5. Strong Axis Secant Formula ... 356 psi ≤ 3000 / 2.5 = 1200 psi, ... good!
6. Weak Axis Secant Formula ... 1550 psi NOT ≤ 1200 psi, ... NOT good!
7. δ for x direction ... 0.0 in.
8. δ for y direction ... 0.75 in. SCARY!

Discussion:

If we take away our factors of safety, the only "bad" thing is weak axis crushing as the moment generated by the eccentrici load bends the column too much ... axial compressive stress and flexural compressive stress add and exceed the compressive strength. Not good.

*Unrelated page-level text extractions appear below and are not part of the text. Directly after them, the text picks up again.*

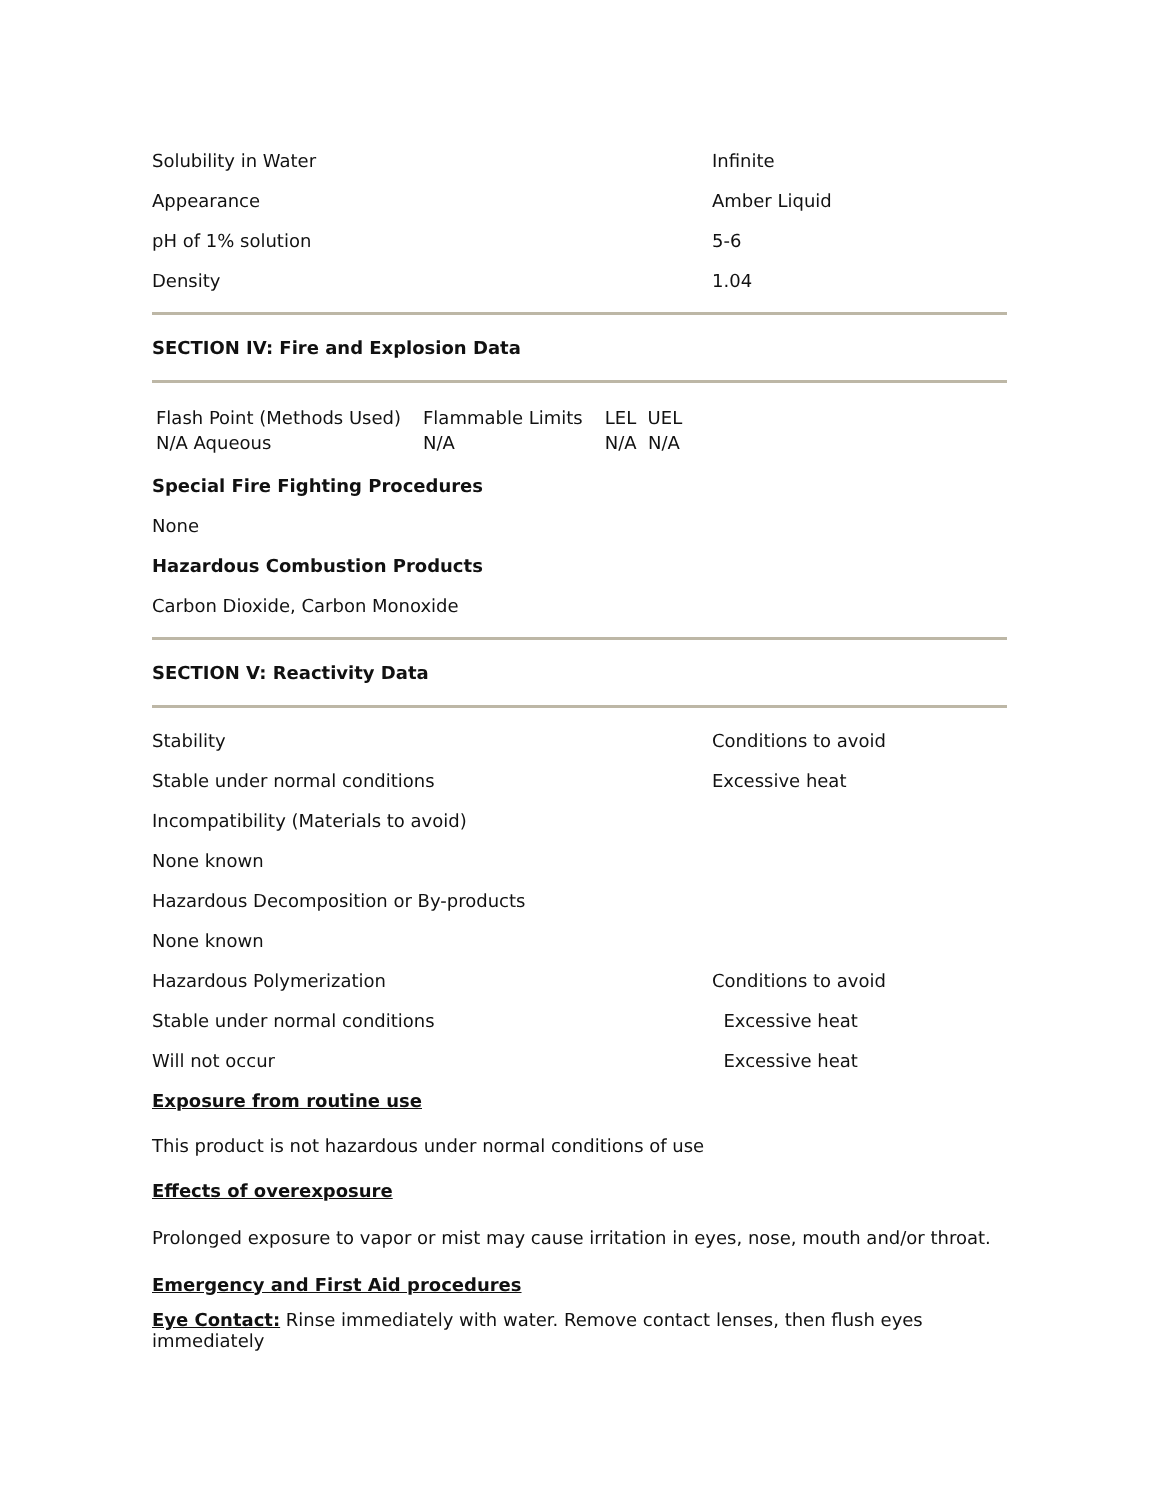Solubility in Water Infinite
Appearance Amber Liquid
pH of 1% solution 5-6
Density 1.04
SECTION IV: Fire and Explosion Data
| Flash Point (Methods Used) | Flammable Limits | LEL UEL |
| N/A Aqueous | N/A | N/A N/A |
Special Fire Fighting Procedures
None
Hazardous Combustion Products
Carbon Dioxide, Carbon Monoxide
SECTION V: Reactivity Data
Stability Conditions to avoid
Stable under normal conditions Excessive heat
Incompatibility (Materials to avoid)
None known
Hazardous Decomposition or By-products
None known
Hazardous Polymerization Conditions to avoid
Stable under normal conditions Excessive heat
Will not occur Excessive heat
Exposure from routine use
This product is not hazardous under normal conditions of use
Effects of overexposure
Prolonged exposure to vapor or mist may cause irritation in eyes, nose, mouth and/or throat.
Emergency and First Aid procedures
Eye Contact: Rinse immediately with water. Remove contact lenses, then flush eyes immediately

Also, a 0.75 in. deflection would probably `look' unsafe (as indeed it is in this case).

We either need to brace this column in the weak direction, or get a bigger section column.

Note that I used a bigger FOS for the Euler buckling. I did this to illustrate a couple things: 1) buckling is a failure we really want to avoid, and 2) in wood there is more uncertainty in E ... and since I didn't build it in anywhere else, I built it into the FOS here for buckling.

The FOS for the eccentric loading is in between the FOS for crushing and buckling ... I did that because the eccentric buckling is kind of a combined (`in-between') phenomenon.

Note that I didn't include FOS values for the deflection. Deflections are not safety issues but serviceability issues. We do in general have deflection limits, but I did not include them here. Normally we would look at the deflection and deflection limit on a column as being due to transverse loads, not (wildly) eccentric axial loads.

Note that we looked at kL/d for both directions with regard to slenderness. In this example, since kL was the same in both directions, we could have just looked at the smallest `d'. In other problems, however, the kL for the two directions may be different, so we look at both.

I did not use a FOS along with the slenderness ratio limits. Slenderness ratio limits already address safety.

AGAIN, THIS STUFF IS FOR A COLLEGE LEVEL MECH. OF MAT. CLASS, NOT ACTUAL DESIGN OF COLUMNS IN BUILDINGS. FOR ACTUAL COLULMN DESIGN, FOLLOW THE CODE ( ... THOUGH THE ANSWERS THE CODE GIVES YOU SHOULD NOT BE HUGELY DIFFERENT.)